Embora os 14 países que participavam até domingo haviam se coordenado de forma individual, o chamado formal do governo da Malásia acrescentou agora 11 novas nações para enfrentar o imenso desafio e, ao mesmo tempo, responder às fortes críticas que Kuala Lumpur tem recebido, em particular da China – de onde eram 153 passageiros – por fornecer informações contraditórias e realizar os esforços de resgate com lentidão. A relutância em compartilhar informações consideradas sensíveis pode ter desacelerado a cooperação, especialmente entre China e Malásia.

“A reunião foi para sabermos o que está acontecendo exatamente e que tipo de ajuda precisam. Foi para dizer: ‘Por favor, mobilizem todos os seus recursos’”, disse T.S. Tirumurti, alto comissário da Índia na Malásia, segundo a Reuters.

A iniciativa diplomática poderia dar um forte impulso para resolver um dos maiores mistérios da história da aviação civil se os vários governos decidirem compartilhar dados militares – caso os tenham – sobre a possível rota e o destino do voo MH370. Isso permitiria preencher o vazio deixado pelo fracasso dos países do sudeste asiático em trabalhar como um bloco em caso de crise.

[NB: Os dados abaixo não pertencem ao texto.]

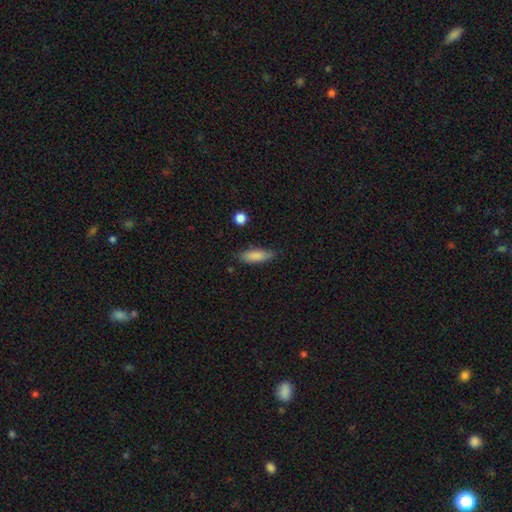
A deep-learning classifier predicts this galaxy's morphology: smooth_or_featured: smooth (p=0.83) [alt: featured or disk p=0.10]
how_rounded: in between (p=0.53) [alt: cigar-shaped p=0.44]
merging: none (p=0.76) [alt: minor disturbance p=0.19]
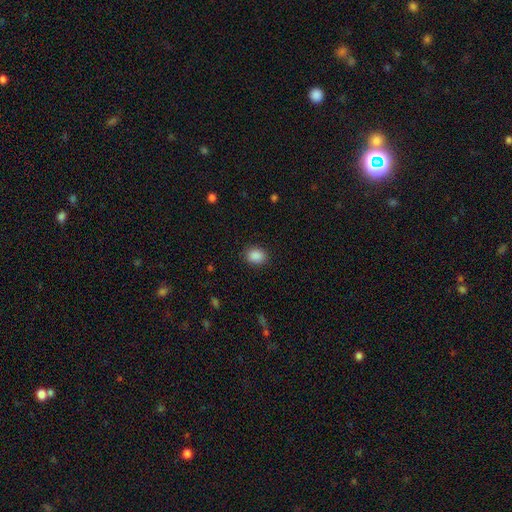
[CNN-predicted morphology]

Autoridades malaias acreditam que alguém dentro do avião desligou os sistemas de comunicação

As autoridades malaias acreditam que alguém dentro do avião desconectou os sistemas de comunicação e que o Boeing 777-200 deu meia volta quando estava sobre o mar do sul da China, desviou para oeste, cruzou novamente a península da Malásia e avançou sobre o estreito de Malaca. De lá, poderia ter ido vários milhares de quilômetros a noroeste, até os confins do Himalaia, ou voar em direção sudoeste, entrando no oceano Índico sul e voar até ficar sem combustível e cair no mar. A gama de possíveis rotas, que inclui partes da China, Paquistão, Índia ou Indonésia, atravessa algumas das regiões com o maior arsenal de defesa do mundo. O primeiro-ministro da Austrália, Tony Abbott, garantiu nesta segunda-feira que a Austrália aceitou o pedido da Malásia para assumir as operações no “vetor sul” da área de busca. Abbott ofereceu meios adicionais aos dois aviões de vigilância marítima Orion já mobilizados.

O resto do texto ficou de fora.